In his book, The God Delusion, Richard Dawkins describes the argument thus:
Another character in the Aldous Huxley novel just mentioned proved the existence of God by playing Beethoven's string quartet no. 15 in A minor ('Heiliger Dankgesang') on a gramophone. Unconvincing as that sounds, it does represent a popular strand of argument. I have given up counting the number of times I receive the more or less truculent challenge: 'How do you account for Shakespeare, then?' (Substitute Schubert, Michelangelo, etc. to taste.) The argument will be so familiar, I needn’t document it further. But the logic behind it is never spelled out, and the more you think about it the more vacuous you realize it to be. Obviously Beethoven's late quartets are sublime. So are Shakespeare's sonnets. They are sublime if God is there and they are sublime if he isn't. They do not prove the existence of God; they prove the existence of Beethoven and of Shakespeare. A great conductor is credited with saying: 'If you have Mozart to listen to, why would you need God?'
Bertrand Russell had no trouble seeing beauty in mathematics but he did not see it as a valid argument for the existence of God. In "The Study of Mathematics", he wrote:
Mathematics, rightly viewed, possesses not only truth, but supreme beauty—a beauty cold and austere, like that of sculpture, without appeal to any part of our weaker nature, without the gorgeous trappings of painting or music, yet sublimely pure, and capable of a stern perfection such as only the greatest art can show. The true spirit of delight, the exaltation, the sense of being more than Man, which is the touchstone of the highest excellence, is to be found in mathematics as surely as in poetry.

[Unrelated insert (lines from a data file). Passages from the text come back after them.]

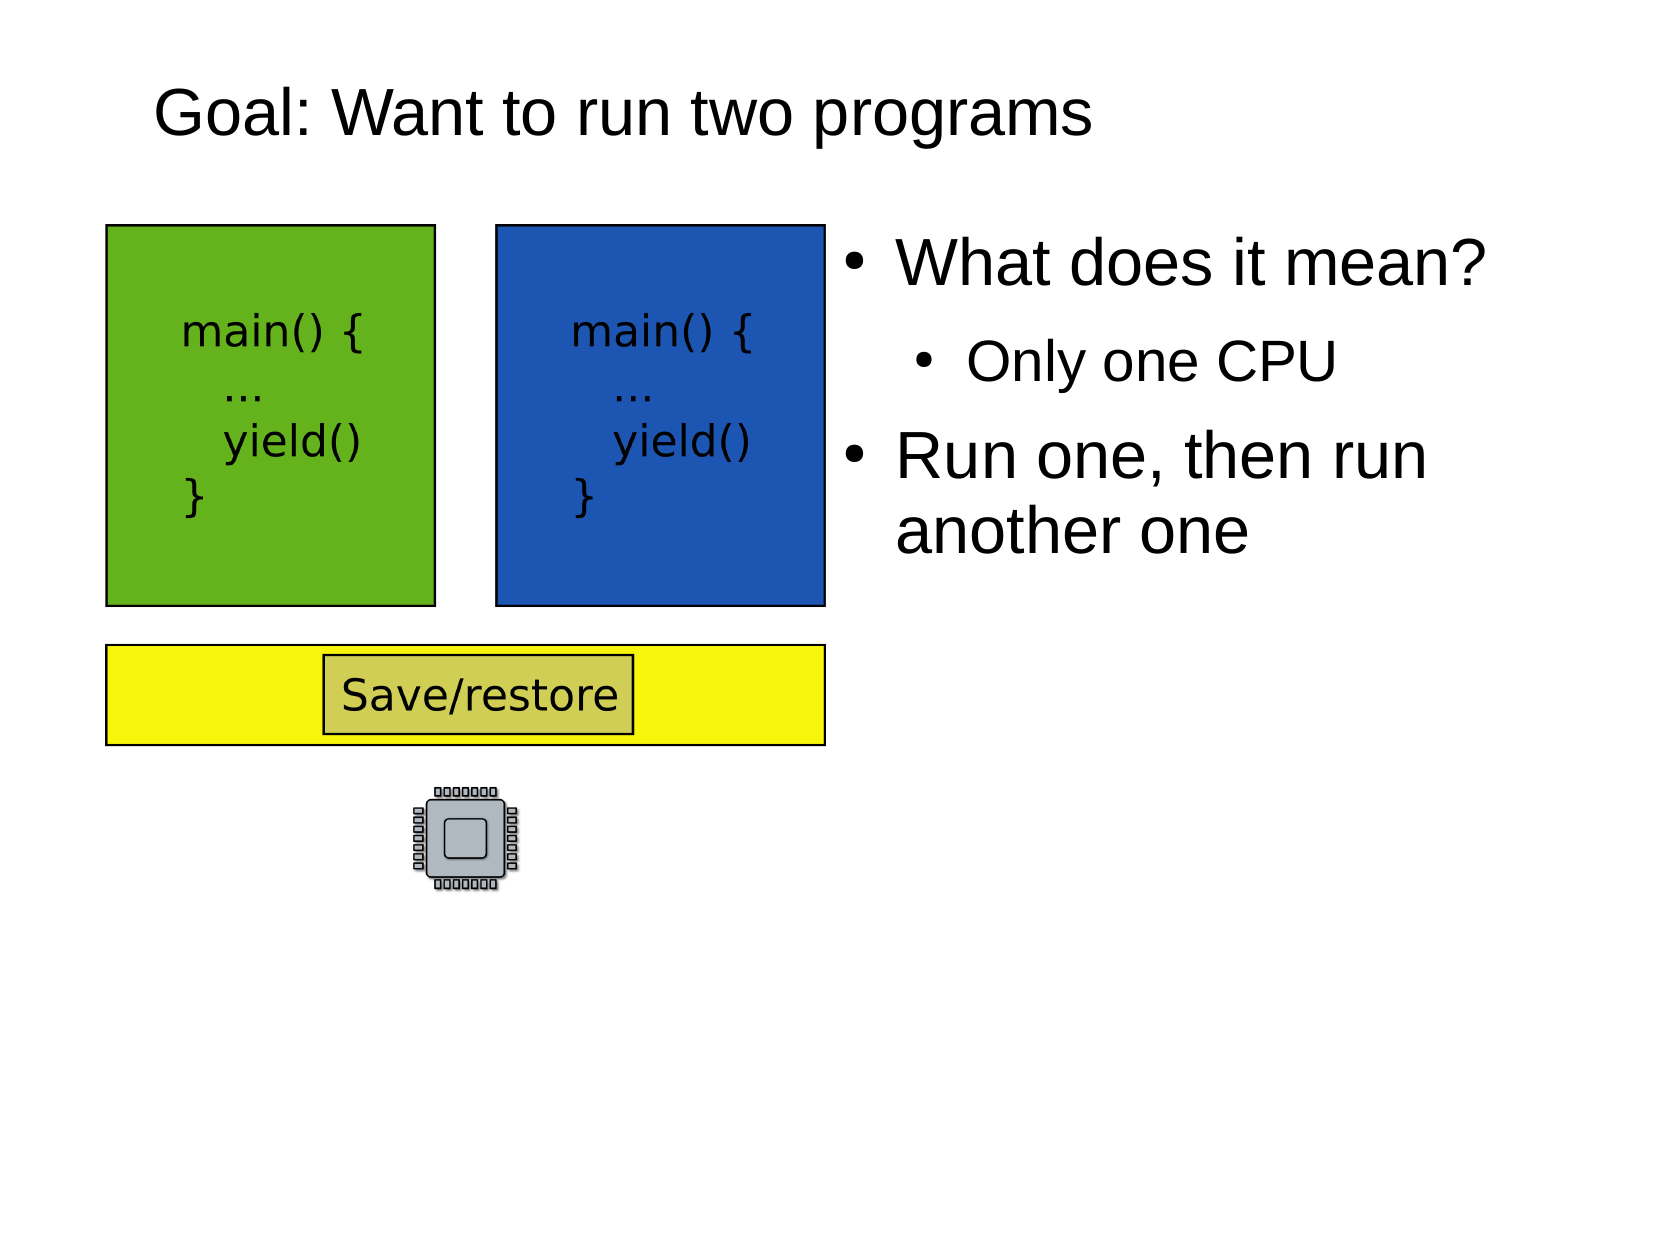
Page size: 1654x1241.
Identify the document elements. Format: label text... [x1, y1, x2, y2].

list What does it mean? Only one CPU Run one, then run another one [825, 225, 1613, 1160]
picture [105, 224, 826, 901]
list Goal: Want to run two programs [82, 75, 1576, 151]
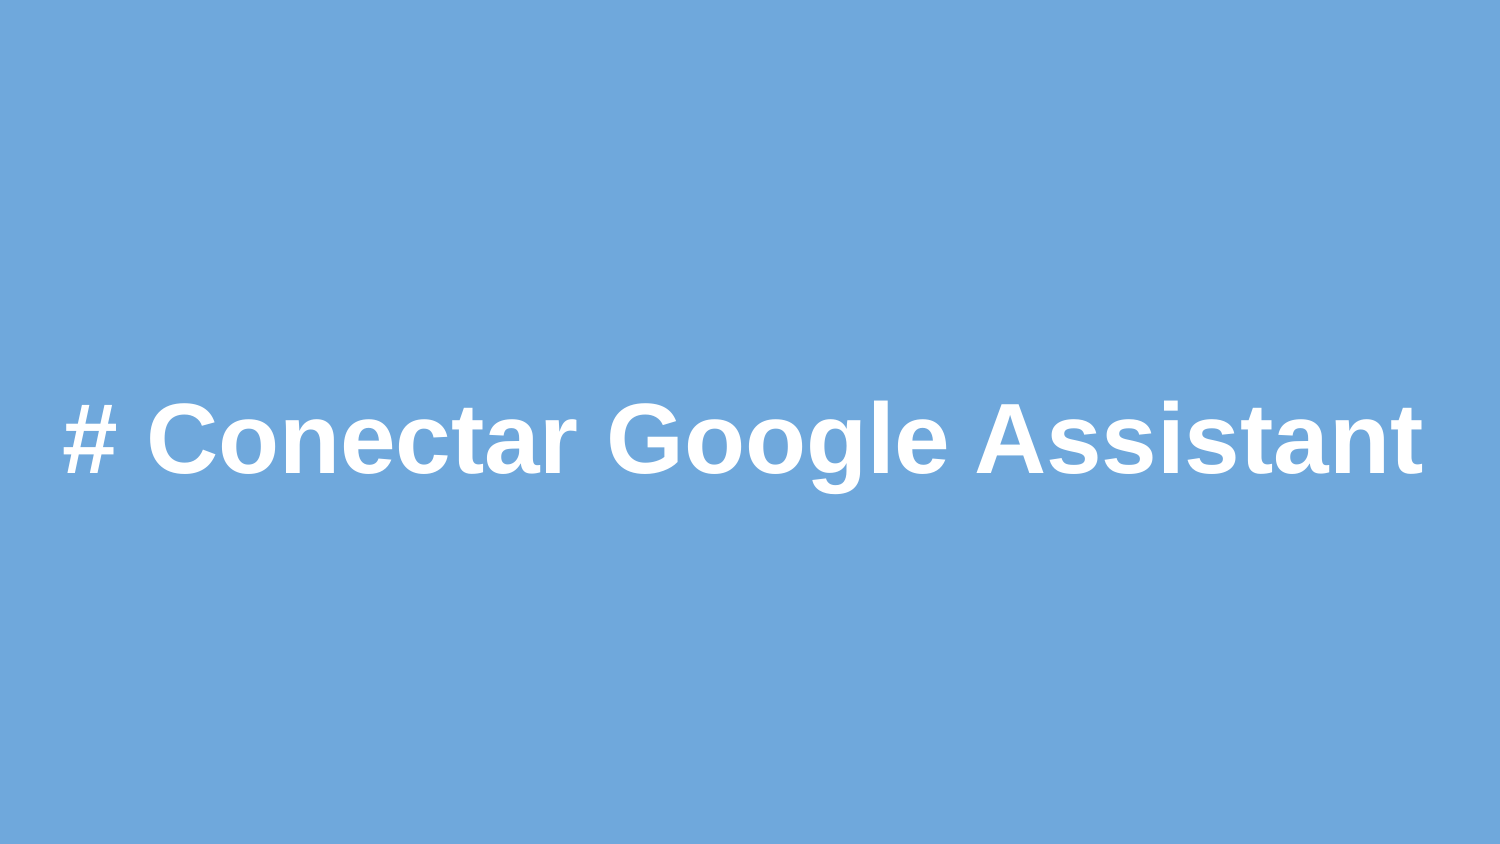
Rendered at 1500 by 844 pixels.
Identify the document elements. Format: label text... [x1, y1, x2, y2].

list # Conectar Google Assistant [47, 358, 1469, 486]
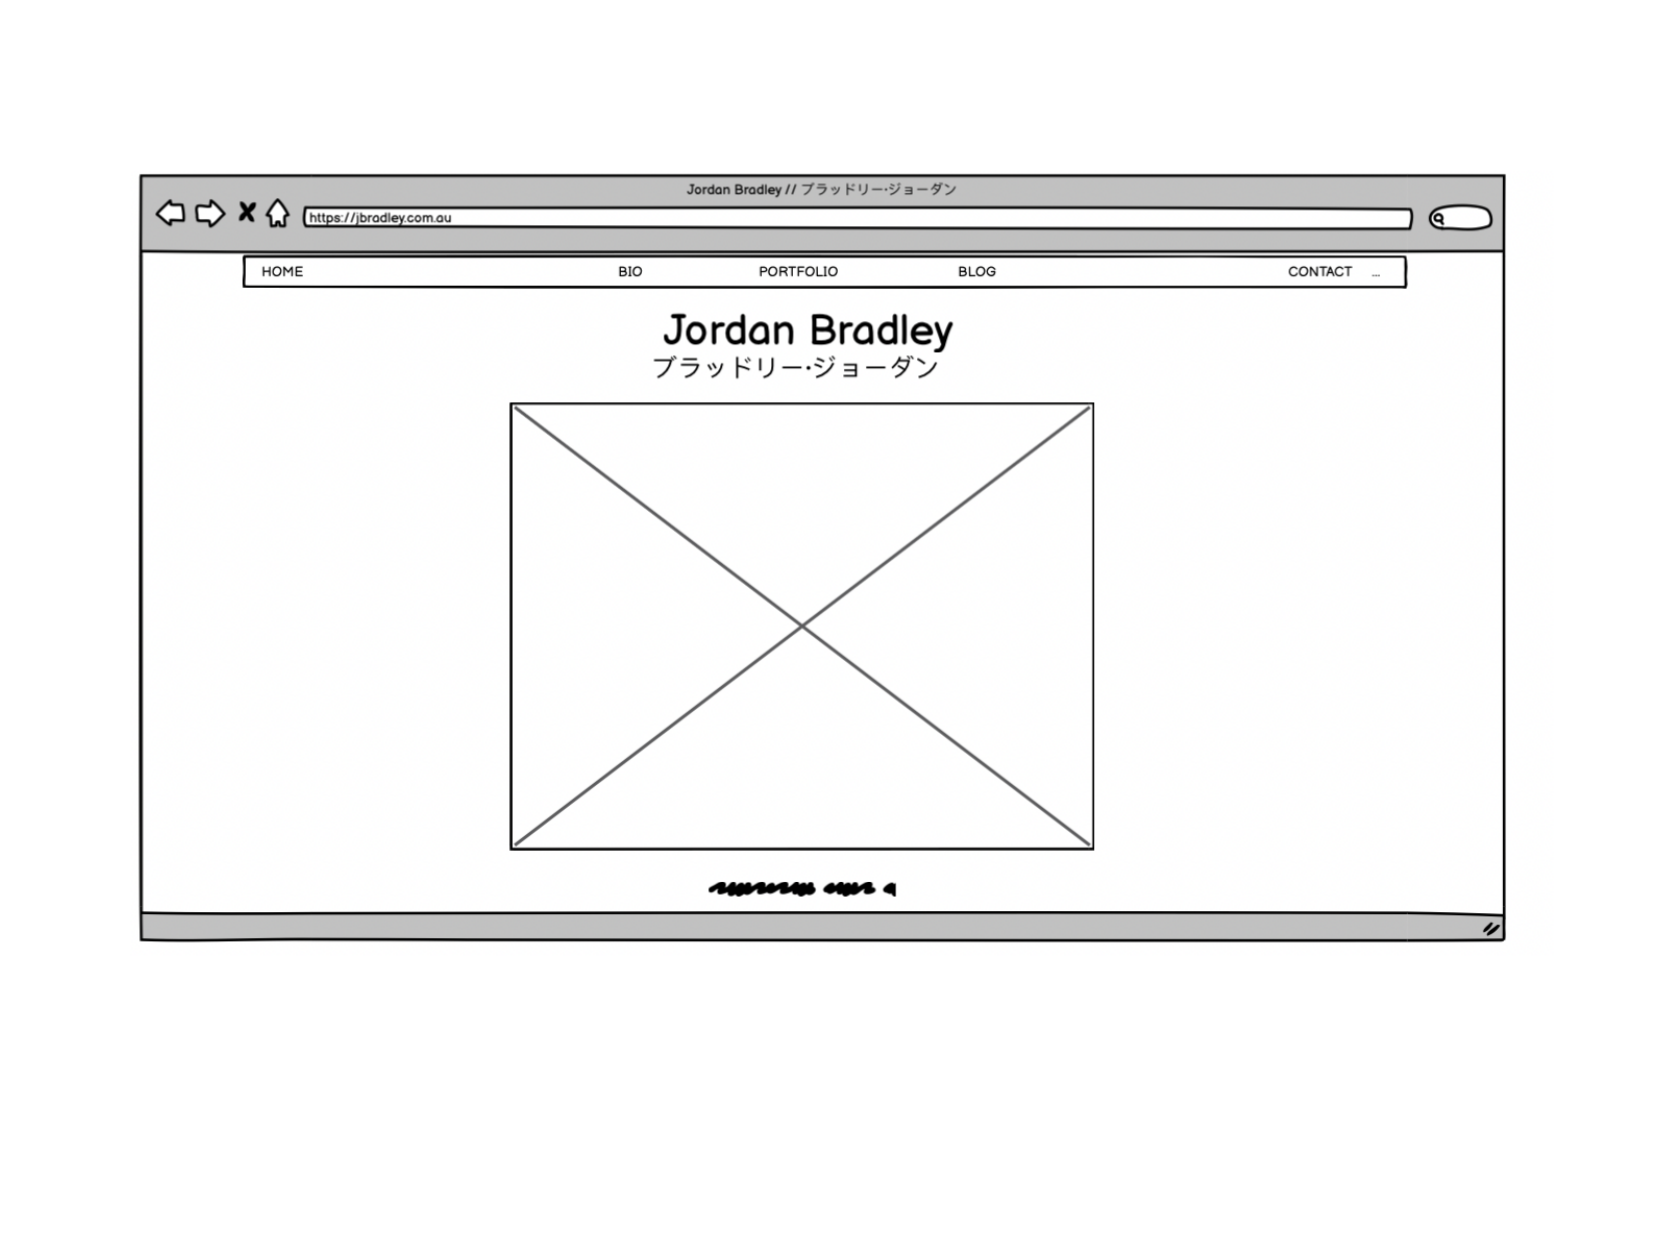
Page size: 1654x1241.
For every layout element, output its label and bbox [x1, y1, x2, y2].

picture [130, 170, 1554, 956]
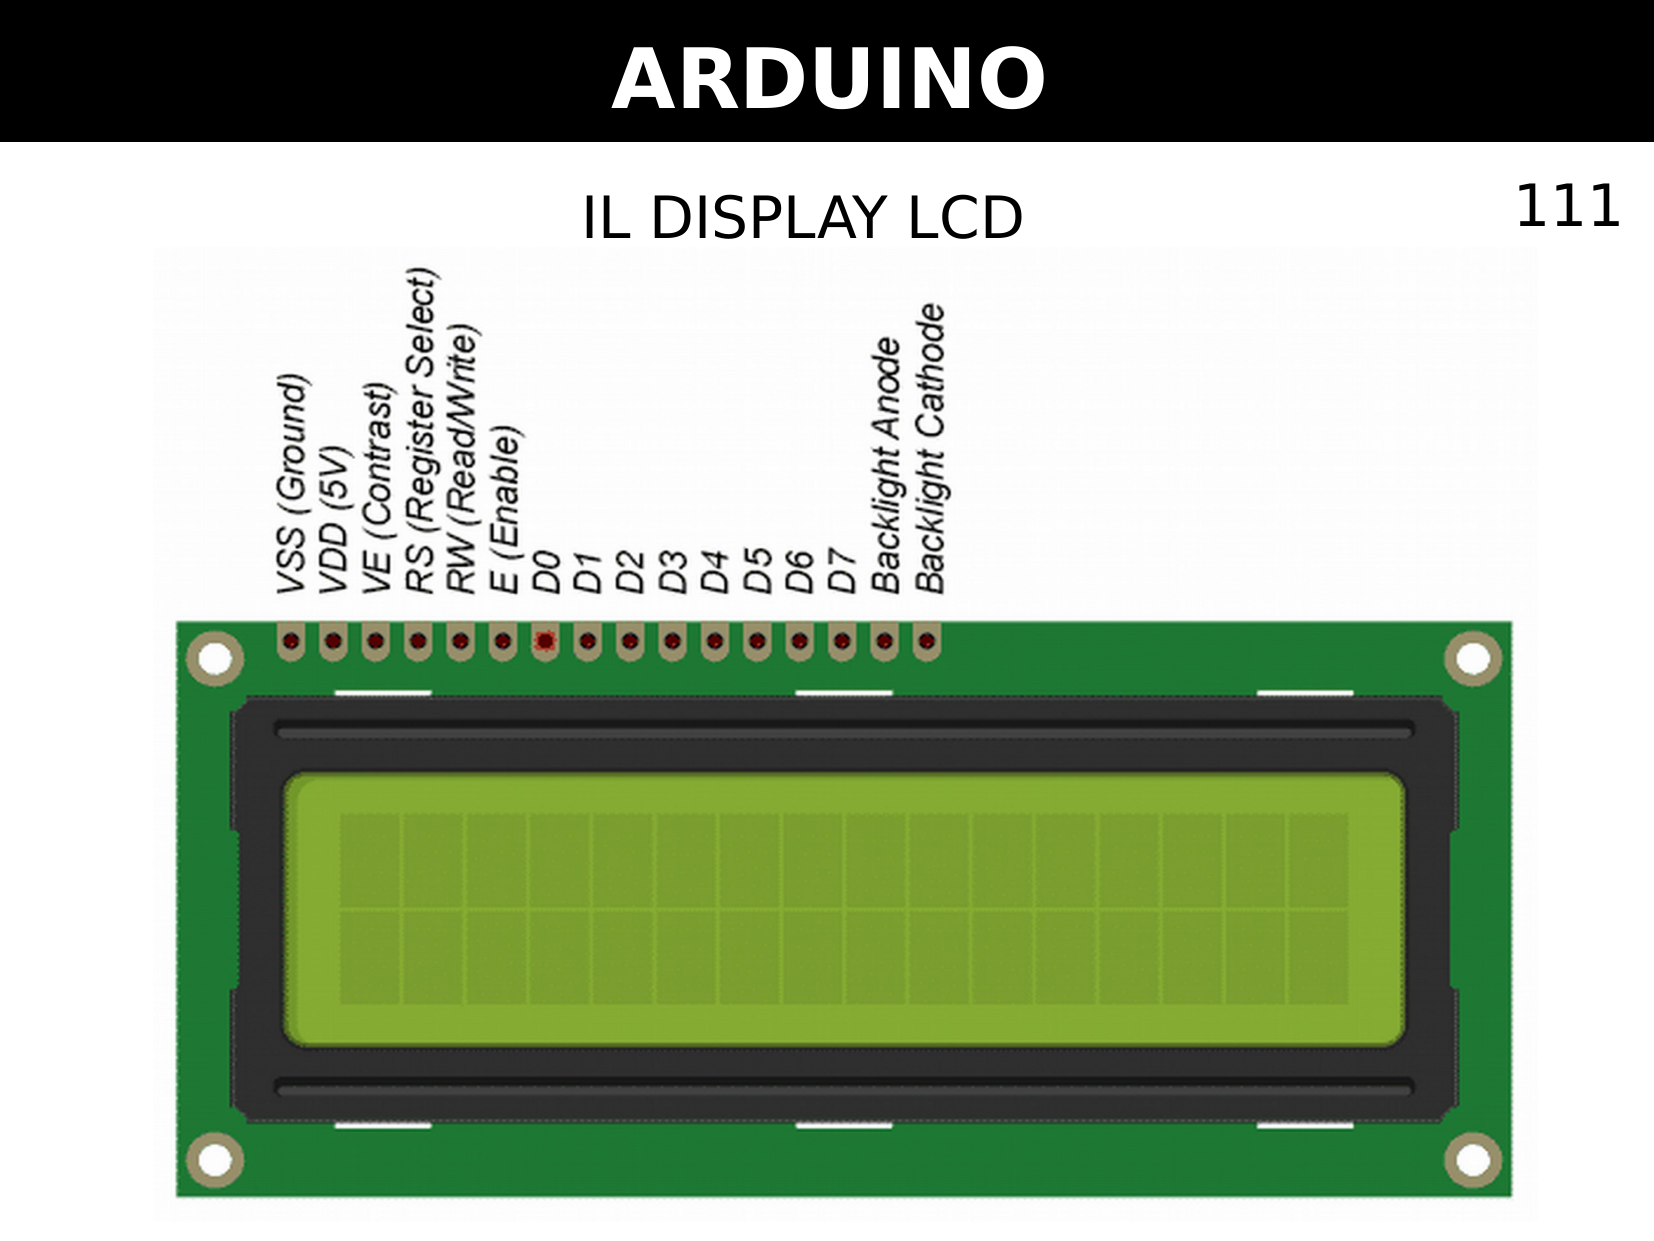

However, he also wrote: "My conclusion is that there is no reason to believe any of the dogmas of traditional theology and, further, that there is no reason to wish that they were true. Man, in so far as he is not subject to natural forces, is free to work out his own destiny. The responsibility is his, and so is the opportunity."
H. L. Mencken stated that humans have created things of greater beauty when he wrote, "I also pass over the relatively crude contrivances of this Creator in the aesthetic field, wherein He has been far surpassed by man, as, for example, for adroitness of design, for complexity or for beauty, the sounds of an orchestra."